Die neueste und dritte zentral gesteuerte internationale Zeitschrift des Bolschewismus, die in den letzten Augusttagen mit der ersten Nummer erschienen ist, zeigt deutlich, daß Moskau in der Tat seine Tätigkeit auf die ganze Welt ausgedehnt hat. Chruschtschow kämpft wiederum

— wie schon Lenin und Stalin — nach zwei Seiten. Im Vordergrund steht die Konsolidierung der kommunistischen Parteien. Die auseinanderstrebenden Satelliten sollen durch ein ideologisches Band zusammengehalten werden. Die Moskauer Zentrale ist bemüht, die verschiedenen Ansichten über die Frage des „eigenen Wegs zum Sozialismus“ auf einen Nenner zu bringen.

Die zweite Aufgabe besteht darin, die bolschewistische Revolution in alle Länder der Erde zu tragen. Es zeugt von der „Weltaufgeschlossenheit“ der Monatsschrift „Probleme des Friedens und des Sozialismus“, daß die erste Ausgabe bereits in 16 Sprachen erscheint.

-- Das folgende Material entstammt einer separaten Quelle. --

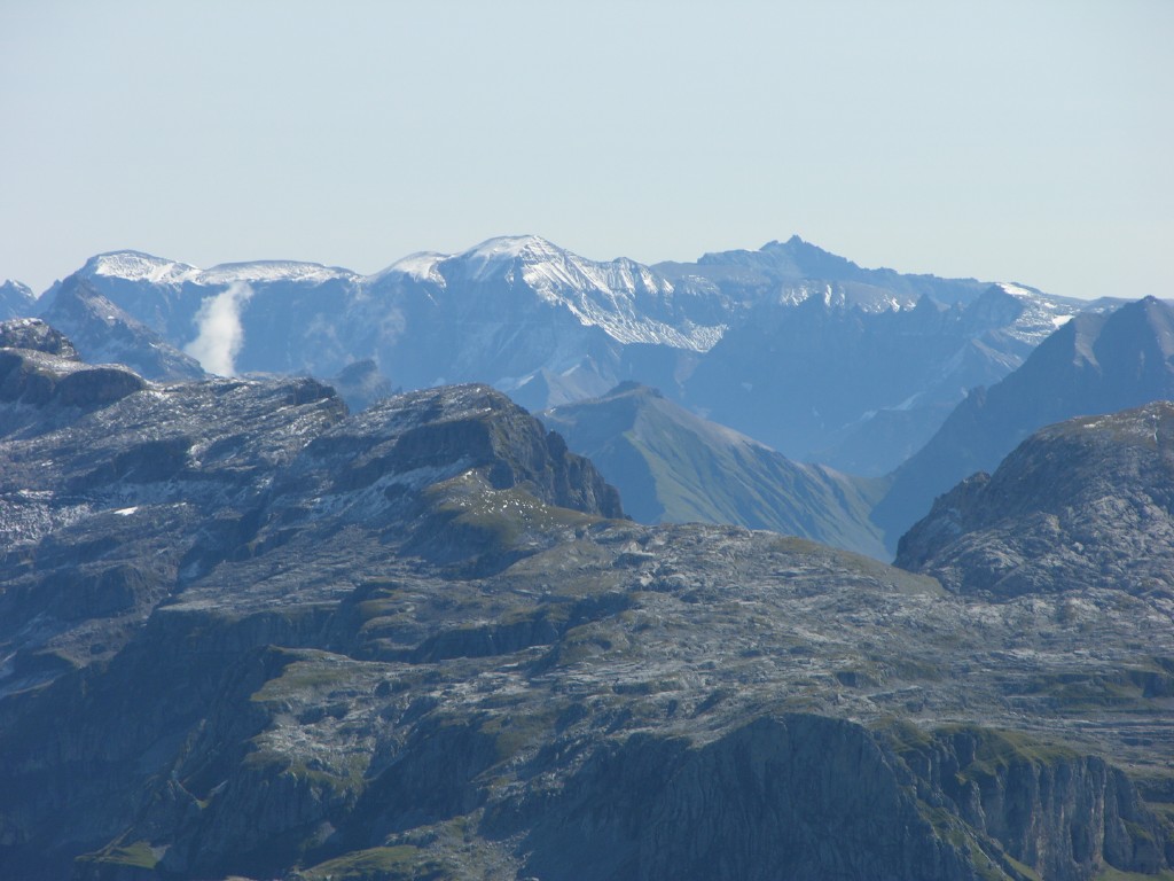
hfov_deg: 7.1
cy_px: 440
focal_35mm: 280
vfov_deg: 5.3
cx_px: 587
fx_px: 9496
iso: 50
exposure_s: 1/300
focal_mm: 71.2
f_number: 5.9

Zwar überwiegen die europäischen Sprachen bei weitem (Russisch, Tschechisch, Polnisch, Rumänisch, Bulgarisch, Ungarisch, Englisch, Französisch, Spanisch, Italienisch, Schwedisch und Deutsch), aber neben diesen europäischen Sprachen erscheint die Zeitschrift auch in chinesischer, vietnamesischer und koreanischer Sprache. Zudem sollte man nicht verkennen, daß in vielen ehemaligen Kolonialgebieten europäische Sprachen ohne weiteres verstanden werden.

Der Anfang einer neuen kommunistischen Internationale ist gemacht. Es fehlt nur noch das Moskauer „Konsultativbüro“, das man ja bereits im vorigen Jahr, während der 40-Jahr-Feier der Oktoberrevolution, gründen wollte.